Please put the entire listing below into a two-column CSV headed input and output, one row per answer, with the text asking for it under input and the answer under output. Quote every field, turn line breaks into spaces, and leave the pictures out.

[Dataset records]
::::
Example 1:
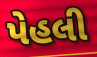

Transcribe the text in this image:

પેહલી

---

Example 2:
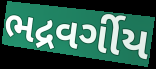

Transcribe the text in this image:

ભદ્રવર્ગીય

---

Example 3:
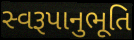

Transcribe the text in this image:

સ્વરૂપાનુભૂતિ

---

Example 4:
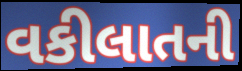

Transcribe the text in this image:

વકીલાતની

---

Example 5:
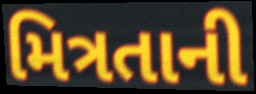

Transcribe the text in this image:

મિત્રતાની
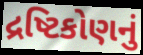
દ્રષ્ટિકોણનું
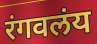
रंगवलंय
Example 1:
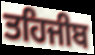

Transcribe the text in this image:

ਤਹਿਜੀਬ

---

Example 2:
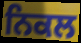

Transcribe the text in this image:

ਨਿਕਲ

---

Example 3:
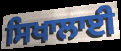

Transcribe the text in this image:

ਸਿਖਾਲਾਈ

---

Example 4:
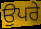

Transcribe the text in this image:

ਉਪਰੇ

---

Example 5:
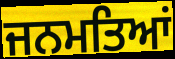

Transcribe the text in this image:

ਜਨਮਤਿਆਂ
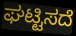
ಘಟ್ಟಿಸದೆ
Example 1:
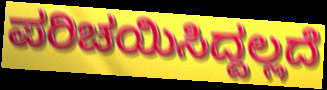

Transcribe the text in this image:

ಪರಿಚಯಿಸಿದ್ದಲ್ಲದೆ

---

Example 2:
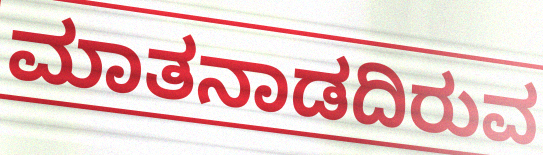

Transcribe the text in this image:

ಮಾತನಾಡದಿರುವ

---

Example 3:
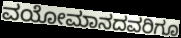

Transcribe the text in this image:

ವಯೋಮಾನದವರಿಗೂ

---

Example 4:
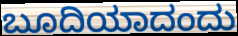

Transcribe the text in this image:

ಬೂದಿಯಾದಂದು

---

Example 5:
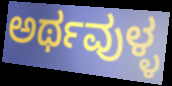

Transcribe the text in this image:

ಅರ್ಥವುಳ್ಳ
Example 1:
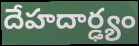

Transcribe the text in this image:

దేహదార్ఢ్యం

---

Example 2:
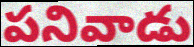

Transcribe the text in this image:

పనివాడు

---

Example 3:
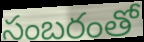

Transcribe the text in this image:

సంబరంతో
::::
● Output of the exercise
input,output
"Example 1: Transcribe the text in this image:","પેહલી"
"--- Example 2: Transcribe the text in this image:","ભદ્રવર્ગીય"
"--- Example 3: Transcribe the text in this image:","સ્વરૂપાનુભૂતિ"
"--- Example 4: Transcribe the text in this image:","વકીલાતની"
"--- Example 5: Transcribe the text in this image:","મિત્રતાની દ્રષ્ટિકોણનું रंगवलंय"
"Example 1: Transcribe the text in this image:","ਤਹਿਜੀਬ"
"--- Example 2: Transcribe the text in this image:","ਨਿਕਲ"
"--- Example 3: Transcribe the text in this image:","ਸਿਖਾਲਾਈ"
"--- Example 4: Transcribe the text in this image:","ਉਪਰੇ"
"--- Example 5: Transcribe the text in this image:","ਜਨਮਤਿਆਂ ಘಟ್ಟಿಸದೆ"
"Example 1: Transcribe the text in this image:","ಪರಿಚಯಿಸಿದ್ದಲ್ಲದೆ"
"--- Example 2: Transcribe the text in this image:","ಮಾತನಾಡದಿರುವ"
"--- Example 3: Transcribe the text in this image:","ವಯೋಮಾನದವರಿಗೂ"
"--- Example 4: Transcribe the text in this image:","ಬೂದಿಯಾದಂದು"
"--- Example 5: Transcribe the text in this image:","ಅರ್ಥವುಳ್ಳ"
"Example 1: Transcribe the text in this image:","దేహదార్ఢ్యం"
"--- Example 2: Transcribe the text in this image:","పనివాడు"
"--- Example 3: Transcribe the text in this image:","సంబరంతో"